The huge migrations from the rural areas to the cities and the ugly expansion of suburban shanty towns lead to similar problems along with urban alienation that is also exploited by the religious groups. But amongst the workers and the poor peasants they do not have a significant base and their superficial presence within the unions and rural areas is due to the lack of a revolutionary and a socialist alternative at this present moment in time. Their anti-American rhetoric has not been able to gather wide support amongst the workers and the poor masses. This is in spite of a seething hatred against imperialist aggression amongst the vast majority of the masses. Most of the youth brought to their demonstrations are from the madrassas and they don’t know much about what is really going on.
Electorally they have been a dismal failure. Only in 2002 did they manage to get 11% of the vote. But that was mainly due to rigging by the state agencies who wanted to use them in their own bargaining with imperialism. Even some of the terrorist attacks have been allegedly orchestrated for the same purpose.
Just as in the formal and the informal economy, the liberal elite and the obscenely rich religious bosses are in constant conflict, feeding upon and sustaining each other as their wealth and power is based on the market economy. Although there is a great hue and cry about the menace and terror of fundamentalism amongst the liberal elite and the petty bourgeois “civil society”, they have always capitulated and allied themselves with the Islamic parties whenever the workers and oppressed masses have risen in revolutionary struggles.
Religious extremism only exists in society because the Pakistani bourgeoisie has failed to complete any of the historical tasks of the national democratic revolution, including the separation of religion from the state and secularism. In any case it was highly unlikely to produce a secular country that was created on the basis of religion.
The same is the case with imperialism. Both base themselves on the same economic system, i.e. capitalism. They have been partners in the past and they will close ranks once they are faced with a revolutionary challenge from the working classes. Without the elimination of poverty, deprivation, social and cultural alienation and misery, in all those periods where the class struggle ebbs, the prejudices of the past and forces of black reaction will come back to haunt and brutalize society.

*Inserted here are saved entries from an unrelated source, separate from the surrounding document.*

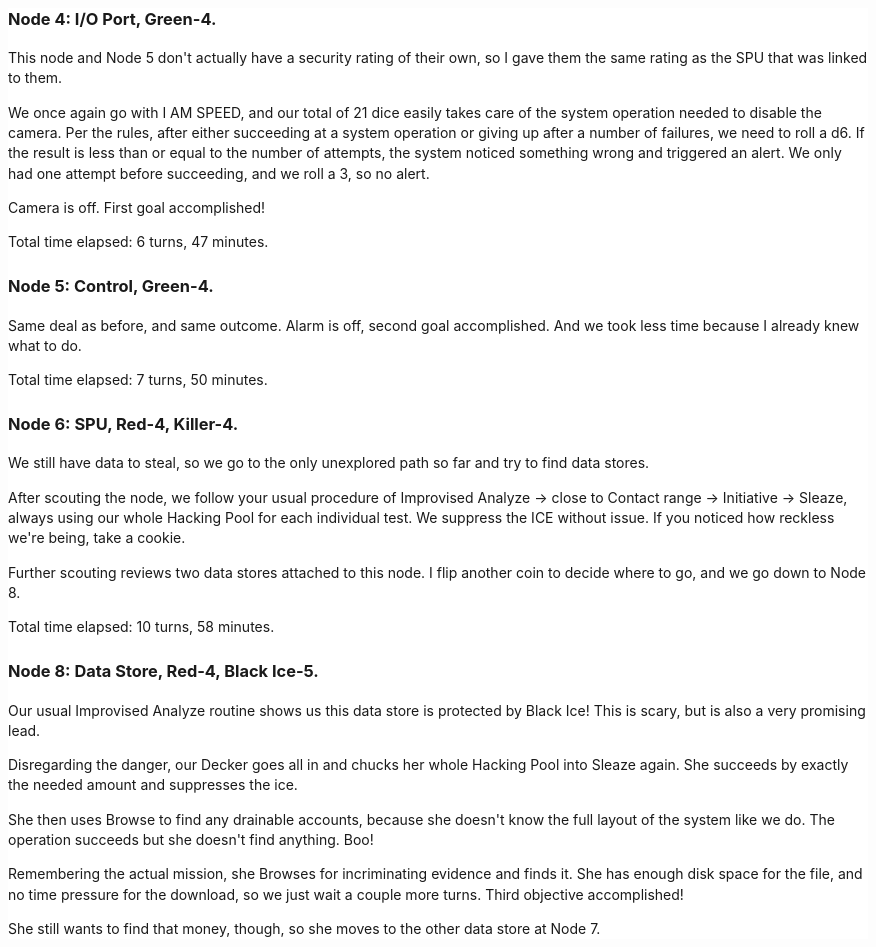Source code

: ### Node 4: I/O Port, Green-4.

This node and Node 5 don't actually have a security rating of their own, so I
gave them the same rating as the SPU that was linked to them.

We once again go with I AM SPEED, and our total of 21 dice easily takes care of
the system operation needed to disable the camera. Per the rules, after either
succeeding at a system operation or giving up after a number of failures, we
need to roll a d6. If the result is less than or equal to the number of
attempts, the system noticed something wrong and triggered an alert. We only had
one attempt before succeeding, and we roll a 3, so no alert.

Camera is off. First goal accomplished!

Total time elapsed: 6 turns, 47 minutes.

### Node 5: Control, Green-4.

Same deal as before, and same outcome. Alarm is off, second goal
accomplished. And we took less time because I already knew what to do.

Total time elapsed: 7 turns, 50 minutes.

### Node 6: SPU, Red-4, Killer-4.

We still have data to steal, so we go to the only unexplored path so far and try
to find data stores.

After scouting the node, we follow your usual procedure of Improvised Analyze ->
close to Contact range -> Initiative -> Sleaze, always using our whole Hacking
Pool for each individual test. We suppress the ICE without issue. If you noticed
how reckless we're being, take a cookie.

Further scouting reviews two data stores attached to this node. I flip another
coin to decide where to go, and we go down to Node 8.

Total time elapsed: 10 turns, 58 minutes.

### Node 8: Data Store, Red-4, Black Ice-5.

Our usual Improvised Analyze routine shows us this data store is protected by
Black Ice! This is scary, but is also a very promising lead.

Disregarding the danger, our Decker goes all in and chucks her whole Hacking
Pool into Sleaze again. She succeeds by exactly the needed amount and suppresses
the ice.

She then uses Browse to find any drainable accounts, because she doesn't know
the full layout of the system like we do. The operation succeeds but she doesn't
find anything. Boo!

Remembering the actual mission, she Browses for incriminating evidence and finds
it. She has enough disk space for the file, and no time pressure for the
download, so we just wait a couple more turns. Third objective accomplished!

She still wants to find that money, though, so she moves to the other data store
at Node 7.
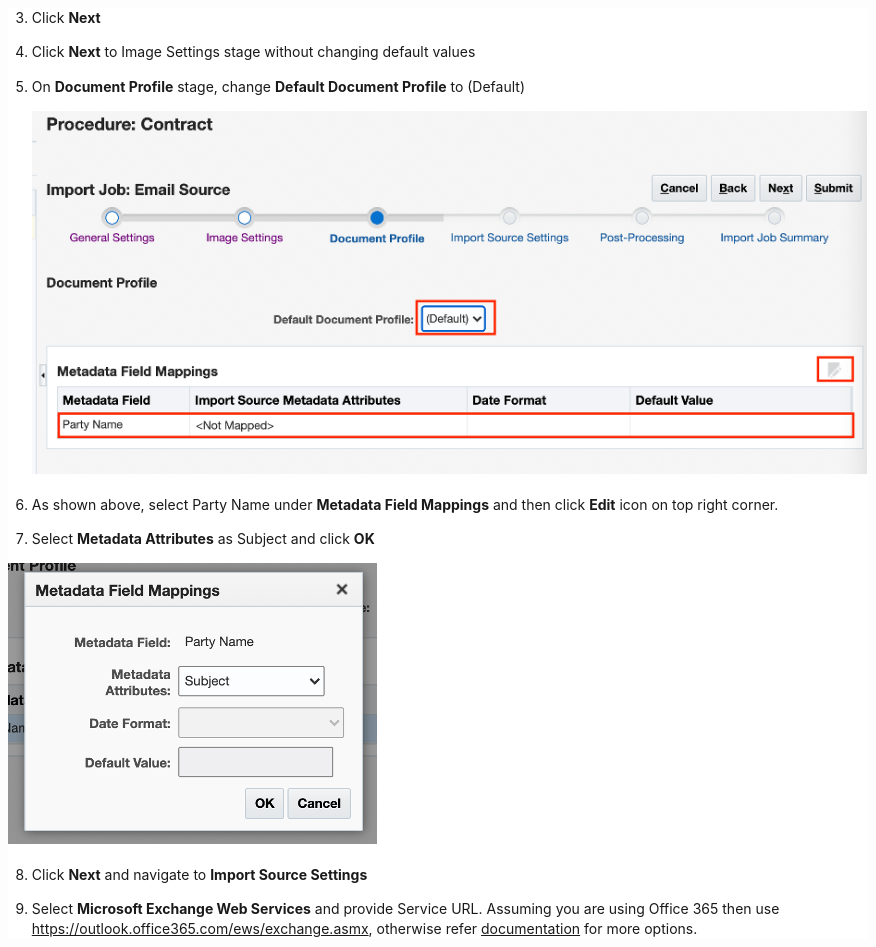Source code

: 3. Click **Next**

4. Click **Next** to Image Settings stage without changing default values

5. On **Document Profile** stage, change **Default Document Profile** to (Default)

   ![General Settings](./images/email-source-general.png)

6.	As shown above, select Party Name under **Metadata Field Mappings** and then click **Edit** icon on top right corner.

7.	Select **Metadata Attributes** as Subject and click **OK** 

   ![Attributes](./images/meta-attribute.png)

8.	Click **Next** and navigate to **Import Source Settings**

9.	Select **Microsoft Exchange Web Services** and provide Service URL. Assuming you are using Office 365 then use https://outlook.office365.com/ews/exchange.asmx, otherwise refer [documentation](https://docs.oracle.com/en/cloud/paas/content-cloud/capturing-content/configure-import-processor-jobs.html#GUID-7C551069-6B76-4F96-87B0-72E97757BD4A) for more options.

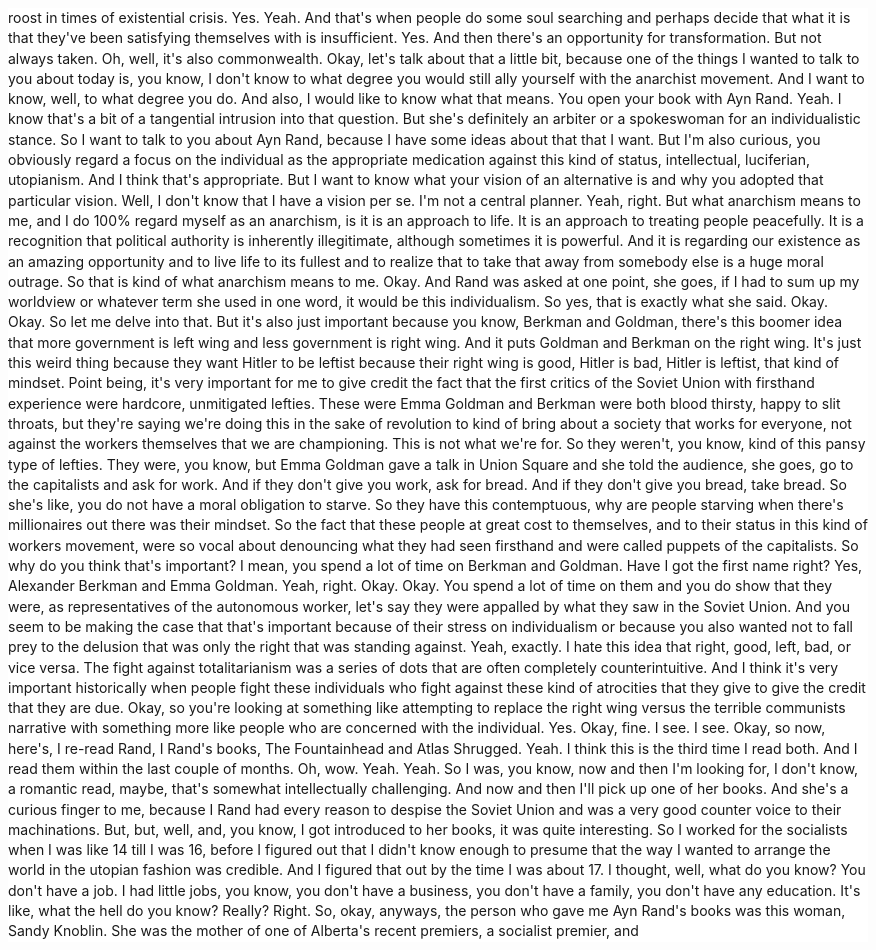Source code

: roost in times of existential crisis. Yes. Yeah. And that's when people do some soul searching and perhaps decide that what it is that they've been satisfying themselves with is insufficient. Yes. And then there's an opportunity for transformation. But not always taken. Oh, well, it's also commonwealth. Okay, let's talk about that a little bit, because one of the things I wanted to talk to you about today is, you know, I don't know to what degree you would still ally yourself with the anarchist movement. And I want to know, well, to what degree you do. And also, I would like to know what that means. You open your book with Ayn Rand. Yeah. I know that's a bit of a tangential intrusion into that question. But she's definitely an arbiter or a spokeswoman for an individualistic stance. So I want to talk to you about Ayn Rand, because I have some ideas about that that I want. But I'm also curious, you obviously regard a focus on the individual as the appropriate medication against this kind of status, intellectual, luciferian, utopianism. And I think that's appropriate. But I want to know what your vision of an alternative is and why you adopted that particular vision. Well, I don't know that I have a vision per se. I'm not a central planner. Yeah, right. But what anarchism means to me, and I do 100% regard myself as an anarchism, is it is an approach to life. It is an approach to treating people peacefully. It is a recognition that political authority is inherently illegitimate, although sometimes it is powerful. And it is regarding our existence as an amazing opportunity and to live life to its fullest and to realize that to take that away from somebody else is a huge moral outrage. So that is kind of what anarchism means to me. Okay. And Rand was asked at one point, she goes, if I had to sum up my worldview or whatever term she used in one word, it would be this individualism. So yes, that is exactly what she said. Okay. Okay. So let me delve into that. But it's also just important because you know, Berkman and Goldman, there's this boomer idea that more government is left wing and less government is right wing. And it puts Goldman and Berkman on the right wing. It's just this weird thing because they want Hitler to be leftist because their right wing is good, Hitler is bad, Hitler is leftist, that kind of mindset. Point being, it's very important for me to give credit the fact that the first critics of the Soviet Union with firsthand experience were hardcore, unmitigated lefties. These were Emma Goldman and Berkman were both blood thirsty, happy to slit throats, but they're saying we're doing this in the sake of revolution to kind of bring about a society that works for everyone, not against the workers themselves that we are championing. This is not what we're for. So they weren't, you know, kind of this pansy type of lefties. They were, you know, but Emma Goldman gave a talk in Union Square and she told the audience, she goes, go to the capitalists and ask for work. And if they don't give you work, ask for bread. And if they don't give you bread, take bread. So she's like, you do not have a moral obligation to starve. So they have this contemptuous, why are people starving when there's millionaires out there was their mindset. So the fact that these people at great cost to themselves, and to their status in this kind of workers movement, were so vocal about denouncing what they had seen firsthand and were called puppets of the capitalists. So why do you think that's important? I mean, you spend a lot of time on Berkman and Goldman. Have I got the first name right? Yes, Alexander Berkman and Emma Goldman. Yeah, right. Okay. Okay. You spend a lot of time on them and you do show that they were, as representatives of the autonomous worker, let's say they were appalled by what they saw in the Soviet Union. And you seem to be making the case that that's important because of their stress on individualism or because you also wanted not to fall prey to the delusion that was only the right that was standing against. Yeah, exactly. I hate this idea that right, good, left, bad, or vice versa. The fight against totalitarianism was a series of dots that are often completely counterintuitive. And I think it's very important historically when people fight these individuals who fight against these kind of atrocities that they give to give the credit that they are due. Okay, so you're looking at something like attempting to replace the right wing versus the terrible communists narrative with something more like people who are concerned with the individual. Yes. Okay, fine. I see. I see. Okay, so now, here's, I re-read Rand, I Rand's books, The Fountainhead and Atlas Shrugged. Yeah. I think this is the third time I read both. And I read them within the last couple of months. Oh, wow. Yeah. Yeah. So I was, you know, now and then I'm looking for, I don't know, a romantic read, maybe, that's somewhat intellectually challenging. And now and then I'll pick up one of her books. And she's a curious finger to me, because I Rand had every reason to despise the Soviet Union and was a very good counter voice to their machinations. But, but, well, and, you know, I got introduced to her books, it was quite interesting. So I worked for the socialists when I was like 14 till I was 16, before I figured out that I didn't know enough to presume that the way I wanted to arrange the world in the utopian fashion was credible. And I figured that out by the time I was about 17. I thought, well, what do you know? You don't have a job. I had little jobs, you know, you don't have a business, you don't have a family, you don't have any education. It's like, what the hell do you know? Really? Right. So, okay, anyways, the person who gave me Ayn Rand's books was this woman, Sandy Knoblin. She was the mother of one of Alberta's recent premiers, a socialist premier, and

It is an inevitable outcome of the deep and worsening crisis of the exploitative system in which society is strangled and its social fabric is in tatters. Its overthrow and socio-economic transformation will uproot the foundations of fundamentalist terror and destroy the crushing domination of imperialism. The task of completing the unfinished 1968-69 revolution, that brought revolutionary socialism so close, is today being posed by history before the new generation of the youth and workers of Pakistan.